基于虚拟纤维的纬编双轴向针织物模型构建及偏轴拉伸变形行为模拟

doi:10.13475/j.fzxb.20240805801

纺织学报 ›› 2025, Vol. 46 ›› Issue (09): 143-153.doi: 10.13475/j.fzxb.20240805801

基于虚拟纤维的纬编双轴向针织物模型构建及偏轴拉伸变形行为模拟

张欣¹, 周康辉¹, 姜茜¹^,², 吴利伟¹^,²()

1.天津工业大学纺织科学与工程学院, 天津 300387
2.天津工业大学先进纺织复合材料教育部重点实验室, 天津 300387

收稿日期:2024-08-30 修回日期:2025-05-20 出版日期:2025-09-15 发布日期:2025-11-12
通讯作者: 吴利伟(1984—),男,副教授。主要研究方向为高性能纤维及其复合材料。E-mail:wuliwei@tiangong.edu.cn。
作者简介:张欣(2000—),男,硕士生。主要研究方向为纤维增强复合材料。
基金资助:
天津市自然科学基金面上项目(23JCYBJC00740)

Model construction and deformation behavior of multilayer biaxial weft knitted fabrics based on virtual fiber model under off-axis tension

ZHANG Xin¹, ZHOU Kanghui¹, JIANG Qian¹^,², WU Liwei¹^,²()

1. School of Textile Science and Engineering, Tiangong University, Tianjin 300387, China
2. Key Laboratory of Advanced Textile Composite Materials of Ministry of Education, Tiangong University, Tianjin 300387, China

Received:2024-08-30 Revised:2025-05-20 Published:2025-09-15 Online:2025-11-12

摘要/Abstract

摘要： 为更准确地模拟纬编双轴向针织物的面内变形行为,参考纬编双轴向针织物中纱线的空间位置,基于虚拟纤维的概念,利用三维建模软件构建纬编双轴向针织物的织物模型。通过收紧程序对织物模型进行预收紧处理,并与真实织物形态对比得到高精度的织物模型。然后,利用有限元方法研究其面内变形性能和力学行为。将模型的变形行为与真实织物的形貌、线圈倾斜角度及纱线截面变化进行对比分析。结果表明:36 根虚拟纤维组成的捆绑纱织物模型在20%的收紧程度下,线圈轨迹与真实织物相关性系数接近 0.9,能有效反映真实织物形貌;偏轴拉伸模拟结果表明,织物模型与真实织物不同阶段单个线圈倾斜角度相差不超过4°;另外利用虚拟纤维构建的织物模型可以反映纱线的截面变形情况。以此验证了该模型可以有效模拟纬编双轴向针织物的面内变形行为。

关键词: 虚拟纤维, 纬编双轴向针织物, 偏轴拉伸, 数值模拟, 变形行为

Abstract:

Objective The multilayer biaxial weft knitted fabric is a specially structured textile characterized by parallel-aligned straight yarns (axial yarns) in both warp and weft directions, which are bound and fixed by knitted loop structures to form a three-dimensional knitted fabric. By employing high-performance yarns as axial yarns in both directions, this structure achieves enhanced stability and directional properties, making it particularly suitable for applications such as composite reinforcements, industrial textiles, and protective clothing. This study investigates the in-plane deformation characteristics and mechanical behavior of the multilayer biaxial weft knitted fabric using finite element methods, based on its unique structural features.
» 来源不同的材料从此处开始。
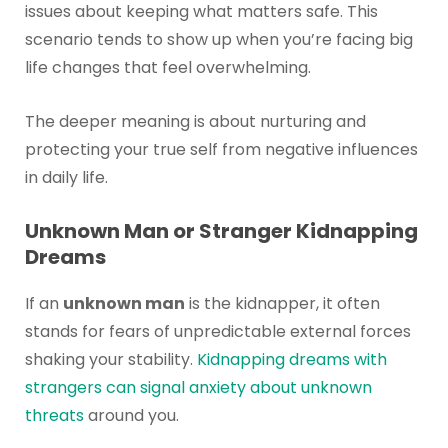
issues about keeping what matters safe. This
scenario tends to show up when you’re facing big
life changes that feel overwhelming.
The deeper meaning is about nurturing and
protecting your true self from negative influences
in daily life.
Unknown Man or Stranger Kidnapping
Dreams
If an
unknown man
is the kidnapper, it often
stands for fears of unpredictable external forces
shaking your stability.
Kidnapping dreams with
strangers can signal anxiety about unknown
threats
around you.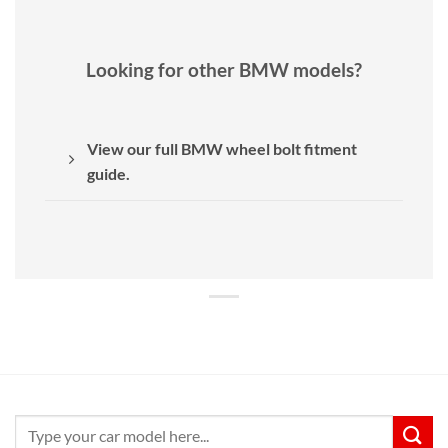
Looking for other BMW models?
View our full BMW wheel bolt fitment
guide.
Search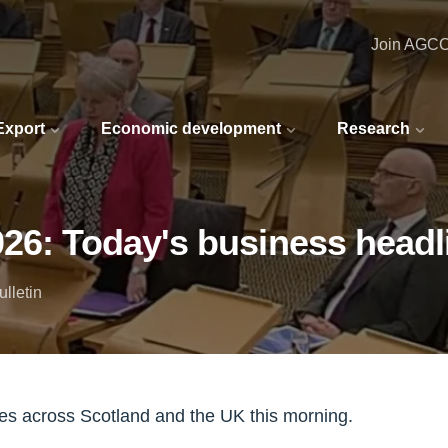
Join AGC
 Export
Economic development
Research
026: Today's business headl
lletin
nes across Scotland and the UK this morning.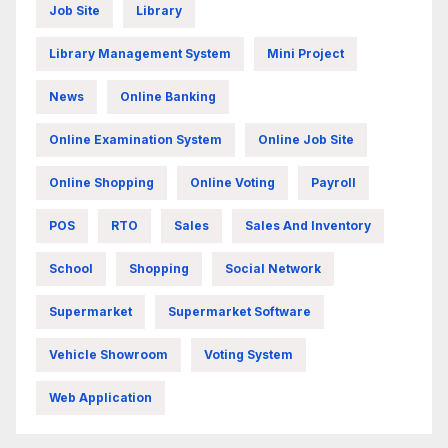
Job Site
Library
Library Management System
Mini Project
News
Online Banking
Online Examination System
Online Job Site
Online Shopping
Online Voting
Payroll
POS
RTO
Sales
Sales And Inventory
School
Shopping
Social Network
Supermarket
Supermarket Software
Vehicle Showroom
Voting System
Web Application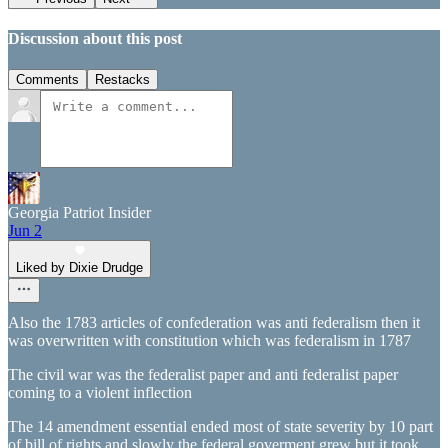
Discussion about this post
Comments
Restacks
Georgia Patriot Insider
Jun 2
Liked by Dixie Drudge
Also the 1783 articles of confederation was anti federalism then it
was overwritten with constitution which was federalism in 1787
The civil war was the federalist paper and anti federalist paper
coming to a violent inflection
The 14 amendment essential ended most of state severity by 10 part
of bill of rights and slowly the federal goverment grew but it took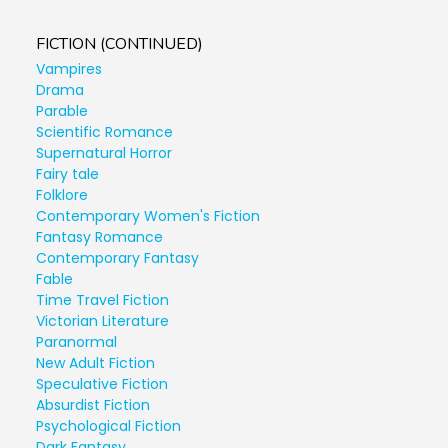
FICTION (CONTINUED)
Vampires
Drama
Parable
Scientific Romance
Supernatural Horror
Fairy tale
Folklore
Contemporary Women's Fiction
Fantasy Romance
Contemporary Fantasy
Fable
Time Travel Fiction
Victorian Literature
Paranormal
New Adult Fiction
Speculative Fiction
Absurdist Fiction
Psychological Fiction
Dark Fantasy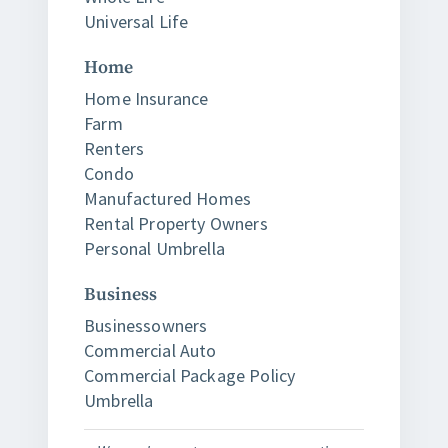
Universal Life
Home
Home Insurance
Farm
Renters
Condo
Manufactured Homes
Rental Property Owners
Personal Umbrella
Business
Businessowners
Commercial Auto
Commercial Package Policy
Umbrella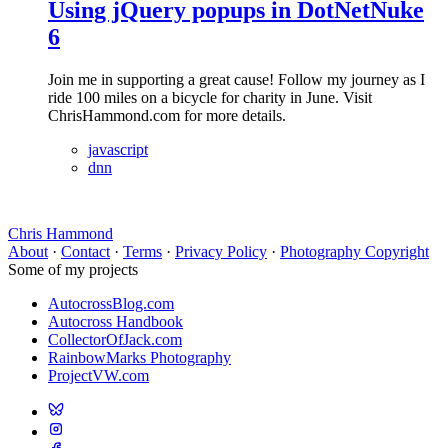
Using jQuery popups in DotNetNuke
6
Join me in supporting a great cause! Follow my journey as I
ride 100 miles on a bicycle for charity in June. Visit
ChrisHammond.com for more details.
javascript
dnn
Chris Hammond
About
·
Contact
·
Terms
·
Privacy Policy
·
Photography Copyright
Some of my projects
AutocrossBlog.com
Autocross Handbook
CollectorOfJack.com
RainbowMarks Photography
ProjectVW.com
Method In finite element simulation, the advantages of the virtual fiber model over the physical model lie in its ability to establish a high-precision model that is more consistent with real fabrics, and to show the tightness and interlacing deformation characteristics of real fabrics. Therefore, with reference to the spatial positions of knitting loops and axial yarns in the multilayer biaxial weft knitted fabric, a theoretical geometric model was first constructed. Through a pre-tightening program, preprocessing was performed on the theoretical geometric model to achieve the tight state of knitting loops against axial yarns in real fabrics, and regression equations were adopted to ensure the geometric consistency between the fabric model and the real fabric. Subsequently, off-axis tension simulation was carried out on the above-mentioned high-precision model, and the deformation behavior of the model was compared and analyzed with the morphology, loop inclination angle, and yarn cross-sectional deformation of the real fabric, aiming at more accurately simulating the in-plane deformation of real fabrics.
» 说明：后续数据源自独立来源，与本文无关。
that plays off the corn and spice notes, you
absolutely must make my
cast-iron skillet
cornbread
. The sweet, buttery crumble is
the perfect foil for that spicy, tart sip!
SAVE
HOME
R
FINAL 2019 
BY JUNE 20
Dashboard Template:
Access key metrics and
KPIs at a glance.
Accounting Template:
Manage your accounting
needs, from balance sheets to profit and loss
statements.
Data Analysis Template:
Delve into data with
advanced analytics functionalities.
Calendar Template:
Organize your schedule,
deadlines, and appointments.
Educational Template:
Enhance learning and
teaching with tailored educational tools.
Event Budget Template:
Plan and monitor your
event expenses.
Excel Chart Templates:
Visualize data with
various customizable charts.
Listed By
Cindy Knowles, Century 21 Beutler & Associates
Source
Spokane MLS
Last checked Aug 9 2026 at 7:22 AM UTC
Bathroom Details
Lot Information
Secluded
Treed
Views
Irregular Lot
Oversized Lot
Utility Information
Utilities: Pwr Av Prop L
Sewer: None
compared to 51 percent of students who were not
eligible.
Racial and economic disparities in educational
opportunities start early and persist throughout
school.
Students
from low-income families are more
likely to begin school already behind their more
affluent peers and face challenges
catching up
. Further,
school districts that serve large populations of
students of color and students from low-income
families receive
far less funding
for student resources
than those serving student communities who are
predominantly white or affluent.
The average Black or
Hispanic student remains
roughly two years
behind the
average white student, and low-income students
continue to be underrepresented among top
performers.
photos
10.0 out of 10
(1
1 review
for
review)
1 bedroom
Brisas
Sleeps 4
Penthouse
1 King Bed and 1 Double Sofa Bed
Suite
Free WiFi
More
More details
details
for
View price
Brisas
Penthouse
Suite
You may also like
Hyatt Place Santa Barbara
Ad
Results The entire fabric model is built by adopting the virtual fiber method including two sets of yarn systems. A pre-tightening processing is implemented on the fabric models containing 10, 18 and 36 bundled yarns, respectively. By considering the correlation between the simulated and real coil path and comparing it with the morphology of the real fabric, it is concluded that when the tightening degree is 20%, the fabric model with 36 bundled yarns is consistent to the real fabric. After calculating the correlation coefficient, it is found that the correlation coefficient between the simulated and real bundled yarn coil trajectories approaches 0.9.The numerical simulation of off-axis tension is conducted on the fabric model that most closely approximates the real effect. Simultaneously, it is compared with the morphology of the real fabric after tigntening. As a result, it can be verified that the approach of constructing a fabric model can effectively represent the performance of the real fabric. By comparing the overall deformation as well as the deformation at different stages, it is discovered that the deformation behavior of the fabric model is similar to that of the real fabric, with the difference in the coil inclination angles between the two at different stages within 4°. Through analyzing the cross-sectional deformation situations of individual bundled yarn coils and axial yarns, it is found that the region with the largest deformation of the coil is located where the coils are interlaced and intertwined with each other. This deformation behavior is transmitted to the coil pillars and coil loops, which is in line with the analysis of the stress situation of the coils in the knitted fabric coil structure. The cross-sectional deformation degree of the coil pillars is greater than that of the coil loops. Under a 20% tightening degree, the ratio of the short axis to the long axis is lower than 0.6. The axial yarns transform from a rectangular cross-section to a runway shape and an elliptical shape.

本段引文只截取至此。